## WHAT IS BEING ASKED:
Write out the entire forum thread about standardizing city names below, word for word.
━━ SOURCE TEXT
0

I am having a Dirty database and i have to clean it, by first extracting city name from the address (which is written with several variation) and then standardize spelling the city name and replace all the data with standardize city name

I have made a Cities_look up table. in which all possible city name variations are written this table is having 2 columns for example

Standard_City_Name  Dirty_City Name
NEW YORK             NEW
NEW YORK             NY
NEW YORK             newyork
NEW YORK             New york
NEW YORK             ny
NEW YORK             NWYK

now i have to Trim city name from the address by looking up in this table comparing all the values in Dirty_City_Name column then triming it out. and then make new column of city and write there the Standard_City_Name

i am ding this

SELECT TRIM(TRIM(TRAILING Cities_lookup.Dirty_City_Name FROM Address) ), Cities_lookup.Dirty_City_Name
from Student left join Cities_lookup 
 on Student.Address like CONCAT('% ',Cities_lookup.Dirty_City_Name)

Can anyone help?

Matt
  • 22,721
  • 17
  • 71
  • 112
ssbb
  • 245
  • 2
  • 5
  • 12

1 Answers1

2

Because you know the address is at the end of the string, you can use a trick to replace it via stuff(). That is, just replace the characters in those positions with the empty string.
━━━━
━━ RECORDS SUPPLIED
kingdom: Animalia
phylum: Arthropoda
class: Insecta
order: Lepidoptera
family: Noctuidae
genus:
━━━━
## EXPECTED ANSWER:
0

I am having a Dirty database and i have to clean it, by first extracting city name from the address (which is written with several variation) and then standardize spelling the city name and replace all the data with standardize city name

I have made a Cities_look up table. in which all possible city name variations are written this table is having 2 columns for example

Standard_City_Name  Dirty_City Name
NEW YORK             NEW
NEW YORK             NY
NEW YORK             newyork
NEW YORK             New york
NEW YORK             ny
NEW YORK             NWYK

now i have to Trim city name from the address by looking up in this table comparing all the values in Dirty_City_Name column then triming it out. and then make new column of city and write there the Standard_City_Name

i am ding this

SELECT TRIM(TRIM(TRAILING Cities_lookup.Dirty_City_Name FROM Address) ), Cities_lookup.Dirty_City_Name
from Student left join Cities_lookup 
 on Student.Address like CONCAT('% ',Cities_lookup.Dirty_City_Name)

Can anyone help?

Matt
  • 22,721
  • 17
  • 71
  • 112
ssbb
  • 245
  • 2
  • 5
  • 12

1 Answers1

2

Because you know the address is at the end of the string, you can use a trick to replace it via stuff(). That is, just replace the characters in those positions with the empty string.